The recipe didn't indicate that you should move your food to more voluminous cookware. Still, the amount of stuff that I needed to add would have spilled out of my trusty skillet. Thus, the contents of the skillet went into the biggest pot I have, a huge glass jobber that still didn't seem big enough when I pulled it out. I sliced two carrots, while Sassy Frass finely chopped a cup of celery. These, along with a beef boullion cube, 2 teaspoons of salt, 1 and 1/2 teaspoons of lemon juice, 1 and 1/2 teaspoons of Italian seasoning (it only calls for oregano, but I have a bunch of this mix), 1/8 teaspoon of powdered cloves, 1/8 teaspoon of black pepper, a pinch of red pepper and an entire 1 pound, 12. oz. can of diced tomatoes (aka the garlic crusher) all went into the pot. A zealous mixing followed. I set the pot over the lowest flame my stove allows and stirred it occasionally for about an hour - give or take a few minutes, since I had to shut off the flame for a bit. Why?
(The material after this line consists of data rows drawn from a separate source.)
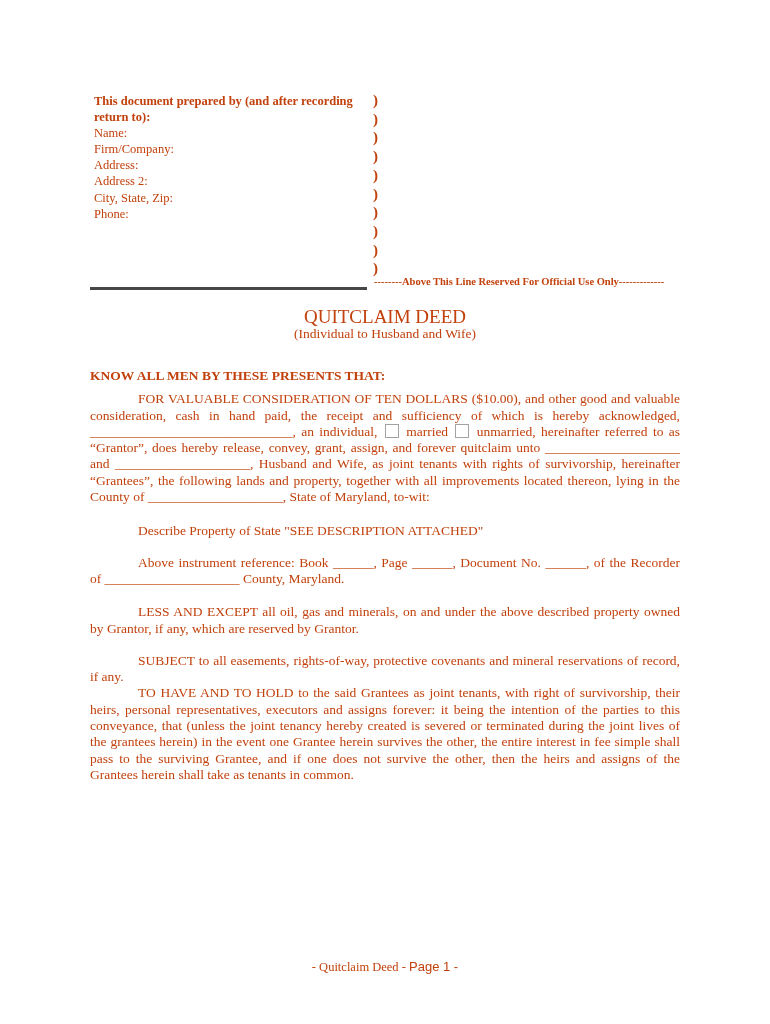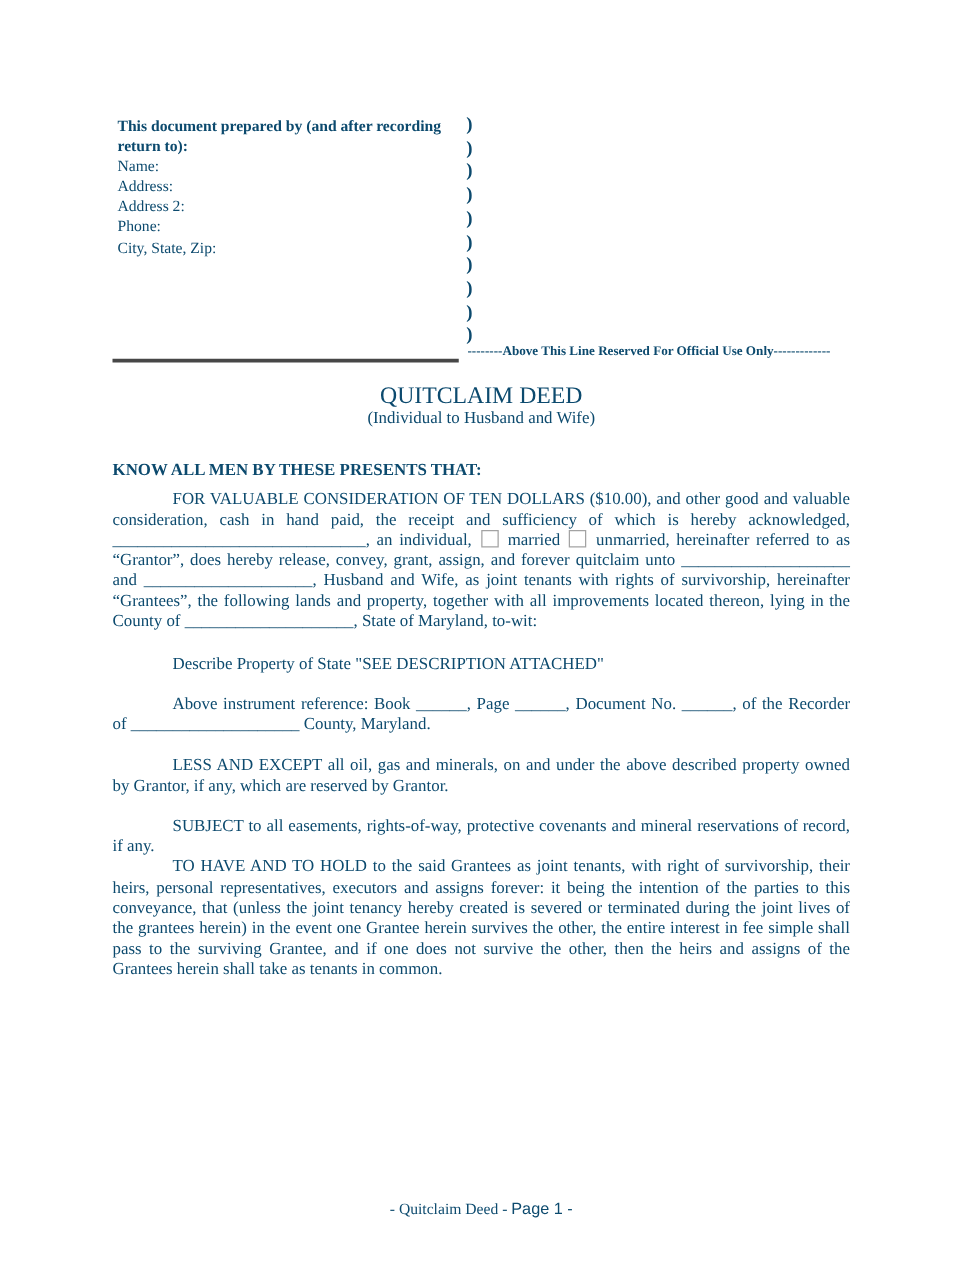--- a/index.html
+++ b/index.html
@@ -2,21 +2,21 @@
 <html><head>
 <meta charset="utf-8">
 <style>
   html, body { margin: 0; padding: 0; background: #ffffff; }
   .page {
     position: relative;
     width: 770px;
     height: 1024px;
     background: #ffffff;
     font-family: "Liberation Serif", serif;
-    color: #0c4a6e;
+    color: #c2410c;
     overflow: hidden;
   }
 
   
   .prep-box {
     position: absolute;
     left: 94px;
     top: 93px;
     width: 284px;
     font-size: 12.5px;
@@ -113,24 +113,25 @@
   .footer .sans-part  { font-family: "Liberation Sans", sans-serif; font-size: 13px; }
 </style>
 </head>
 <body>
 
 <div class="page">
 
   <div class="prep-box">
     <div class="prep-heading">This document prepared by (and after recording return to):</div>
     <div class="prep-field">Name:</div>
+    <div class="prep-field">Firm/Company:</div>
     <div class="prep-field">Address:</div>
     <div class="prep-field">Address 2:</div>
+    <div class="prep-field">City, State, Zip:</div>
     <div class="prep-field">Phone:</div>
-    <div class="prep-field">City, State, Zip:</div>
   </div>
 
   <div class="paren-col">
     <div>)</div>
     <div>)</div>
     <div>)</div>
     <div>)</div>
     <div>)</div>
     <div>)</div>
     <div>)</div>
When I finally got to the actual polenta, it became clear that I had bought far too little parmesan cheese. When I wrote down the ingredients for shopping, I neglected to note how much the recipe called for, and I had to make an emergency cheese run. Thankfully, Sassy Frass was there to watch the stove, growing hungrier by the minute but never bitching about how long this dish was taking me to concoct. Anyway, when I returned with the jumbo package of parmesan, I could begin. I boiled 3 cups of water, simultaneously mixing 3 cups of cold water with 2 cups of yellow corn meal. The recipe notes that "coarse ground is best," but my local supermarket offered exactly one variety of yellow corn meal. There were a few white corn meals, even several factory-assembled polenta mixes, but just one yellow, and it gave no indication of how coarsely it was ground.

Once the water started boiling, I poured in the corn meal solution, 2 teaspoons of salt and 1/8 teaspoon of black pepper. The next steps were to stir it until smooth and then continue cooking and stirring until it thickened. Sassy Frass kindly took over the spoon while I stepped outside for a smoke and a respite from sweating. By the time I came back in, the mixture was ready. I mixed in 1 cup of parmesan cheese, buttered up a casserole dish (well, two casserole dishes, since the lady advised me to switch to the deeper one after I'd buttered the other) and poured the liquid polenta into it. Another 1/2 cup of parmesan sprinkled the top of the mixture. Then I baked it for about 25 minutes, restarting the burner under the sauce so it could finish cooking as well. At the very end, I switched to the broiler to brown the top of the polenta. We were ready to go. A final piece of advice: let this sucker cool before you try to slice it up! It will become firm with a little patience. Me? I was fucking starving.

Okay, the dish looked much more appetizing than that picture does, but the image is there to give you the gist. You grab yourself a chunk of polenta, spoon a fair amount of the sauce over it and chow down. The sauce is amazing; it's a little like a stew due to the carrots and celery, a little like sloppy Joes with the hearty beef and tomato chunks, a little like pasta sauce because of the spices, but it's ultimately its own delectable southern Italian entity. The polenta tastes like cheesy, savory cornbread. Together, this is something I could eat all the time. F'real. On paper it looked okay, but once it was in my mouth, I decided it was the best damn recipe I've followed so far this year. If you prepare correctly, it's not very labor-intensive considering how much food it yields. Vegetarians can use a soy beef substitute, so I cannot imagine why anyone should not give it a whirl.